Required action:
An exact copy of every record, with no pictures, please.

═══ Provided records ═══

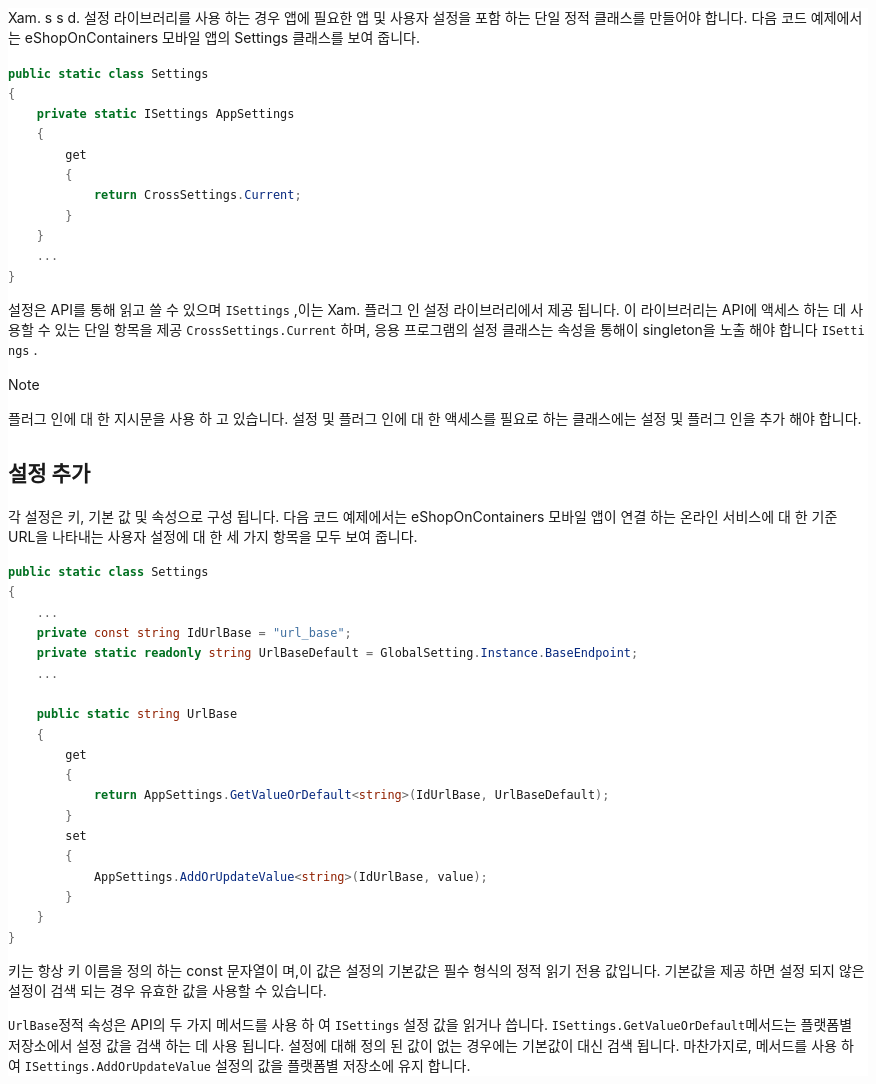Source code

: Xam. s s d. 설정 라이브러리를 사용 하는 경우 앱에 필요한 앱 및 사용자 설정을 포함 하는 단일 정적 클래스를 만들어야 합니다. 다음 코드 예제에서는 eShopOnContainers 모바일 앱의 Settings 클래스를 보여 줍니다.

```csharp
public static class Settings  
{  
    private static ISettings AppSettings  
    {  
        get  
        {  
            return CrossSettings.Current;  
        }  
    }  
    ...  
}
```

설정은 API를 통해 읽고 쓸 수 있으며 `ISettings` ,이는 Xam. 플러그 인 설정 라이브러리에서 제공 됩니다. 이 라이브러리는 API에 액세스 하는 데 사용할 수 있는 단일 항목을 제공 `CrossSettings.Current` 하며, 응용 프로그램의 설정 클래스는 속성을 통해이 singleton을 노출 해야 합니다 `ISettings` .

> [!NOTE]
> 플러그 인에 대 한 지시문을 사용 하 고 있습니다. 설정 및 플러그 인에 대 한 액세스를 필요로 하는 클래스에는 설정 및 플러그 인을 추가 해야 합니다.

## <a name="adding-a-setting"></a>설정 추가

각 설정은 키, 기본 값 및 속성으로 구성 됩니다. 다음 코드 예제에서는 eShopOnContainers 모바일 앱이 연결 하는 온라인 서비스에 대 한 기준 URL을 나타내는 사용자 설정에 대 한 세 가지 항목을 모두 보여 줍니다.

```csharp
public static class Settings  
{  
    ...  
    private const string IdUrlBase = "url_base";  
    private static readonly string UrlBaseDefault = GlobalSetting.Instance.BaseEndpoint;  
    ...  

    public static string UrlBase  
    {  
        get  
        {  
            return AppSettings.GetValueOrDefault<string>(IdUrlBase, UrlBaseDefault);  
        }  
        set  
        {  
            AppSettings.AddOrUpdateValue<string>(IdUrlBase, value);  
        }  
    }  
}
```

키는 항상 키 이름을 정의 하는 const 문자열이 며,이 값은 설정의 기본값은 필수 형식의 정적 읽기 전용 값입니다. 기본값을 제공 하면 설정 되지 않은 설정이 검색 되는 경우 유효한 값을 사용할 수 있습니다.

`UrlBase`정적 속성은 API의 두 가지 메서드를 사용 하 여 `ISettings` 설정 값을 읽거나 씁니다. `ISettings.GetValueOrDefault`메서드는 플랫폼별 저장소에서 설정 값을 검색 하는 데 사용 됩니다. 설정에 대해 정의 된 값이 없는 경우에는 기본값이 대신 검색 됩니다. 마찬가지로, 메서드를 사용 하 여 `ISettings.AddOrUpdateValue` 설정의 값을 플랫폼별 저장소에 유지 합니다.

═══

Reply to the task:
Source code

: Xam. s s d. 설정 라이브러리를 사용 하는 경우 앱에 필요한 앱 및 사용자 설정을 포함 하는 단일 정적 클래스를 만들어야 합니다. 다음 코드 예제에서는 eShopOnContainers 모바일 앱의 Settings 클래스를 보여 줍니다.

```csharp
public static class Settings  
{  
    private static ISettings AppSettings  
    {  
        get  
        {  
            return CrossSettings.Current;  
        }  
    }  
    ...  
}
```

설정은 API를 통해 읽고 쓸 수 있으며 `ISettings` ,이는 Xam. 플러그 인 설정 라이브러리에서 제공 됩니다. 이 라이브러리는 API에 액세스 하는 데 사용할 수 있는 단일 항목을 제공 `CrossSettings.Current` 하며, 응용 프로그램의 설정 클래스는 속성을 통해이 singleton을 노출 해야 합니다 `ISettings` .

> [!NOTE]
> 플러그 인에 대 한 지시문을 사용 하 고 있습니다. 설정 및 플러그 인에 대 한 액세스를 필요로 하는 클래스에는 설정 및 플러그 인을 추가 해야 합니다.

## <a name="adding-a-setting"></a>설정 추가

각 설정은 키, 기본 값 및 속성으로 구성 됩니다. 다음 코드 예제에서는 eShopOnContainers 모바일 앱이 연결 하는 온라인 서비스에 대 한 기준 URL을 나타내는 사용자 설정에 대 한 세 가지 항목을 모두 보여 줍니다.

```csharp
public static class Settings  
{  
    ...  
    private const string IdUrlBase = "url_base";  
    private static readonly string UrlBaseDefault = GlobalSetting.Instance.BaseEndpoint;  
    ...  

    public static string UrlBase  
    {  
        get  
        {  
            return AppSettings.GetValueOrDefault<string>(IdUrlBase, UrlBaseDefault);  
        }  
        set  
        {  
            AppSettings.AddOrUpdateValue<string>(IdUrlBase, value);  
        }  
    }  
}
```

키는 항상 키 이름을 정의 하는 const 문자열이 며,이 값은 설정의 기본값은 필수 형식의 정적 읽기 전용 값입니다. 기본값을 제공 하면 설정 되지 않은 설정이 검색 되는 경우 유효한 값을 사용할 수 있습니다.

`UrlBase`정적 속성은 API의 두 가지 메서드를 사용 하 여 `ISettings` 설정 값을 읽거나 씁니다. `ISettings.GetValueOrDefault`메서드는 플랫폼별 저장소에서 설정 값을 검색 하는 데 사용 됩니다. 설정에 대해 정의 된 값이 없는 경우에는 기본값이 대신 검색 됩니다. 마찬가지로, 메서드를 사용 하 여 `ISettings.AddOrUpdateValue` 설정의 값을 플랫폼별 저장소에 유지 합니다.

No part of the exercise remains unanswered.